| Task goal |
Say how many lines in the data below contain the word "Interest", and give no other text.

-*-*-

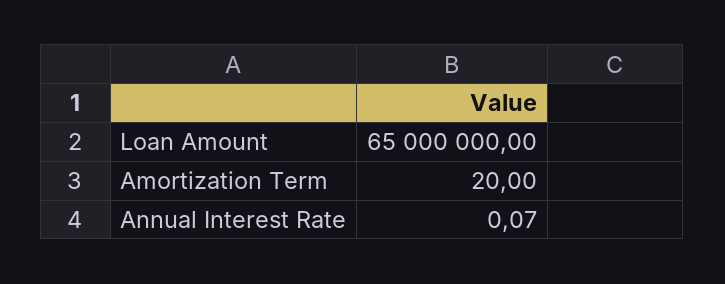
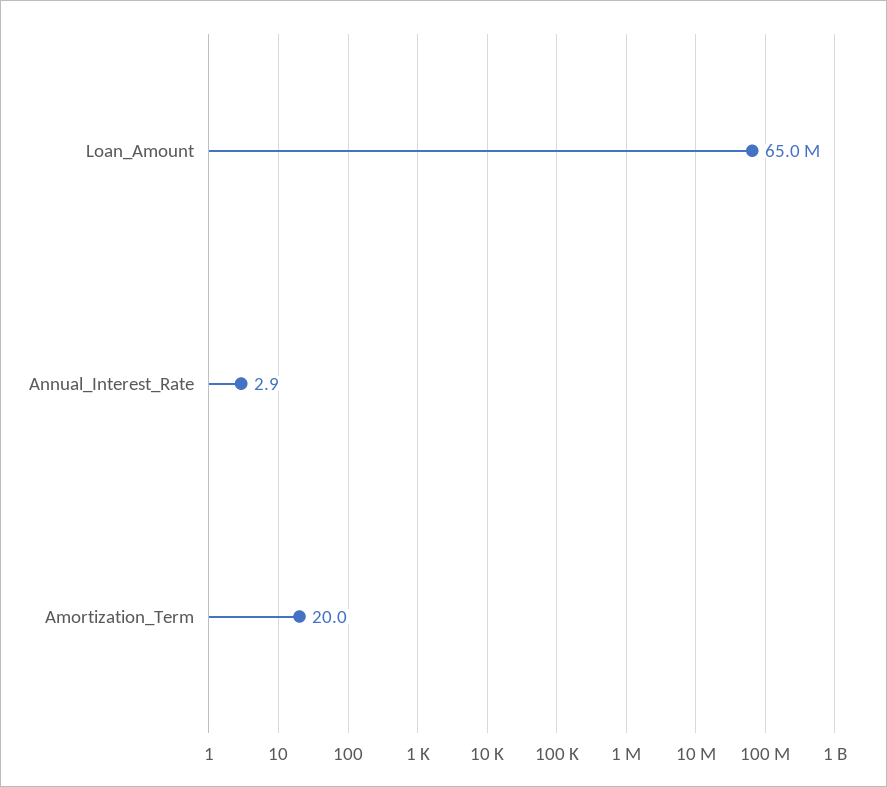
  {
    "Loan Amount": 65000000,
    "Amortization Term": 20,
-   "Annual Interest Rate": 0.07
+   "Annual Interest Rate": 2.9
  }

-*-*-

| Reply |
2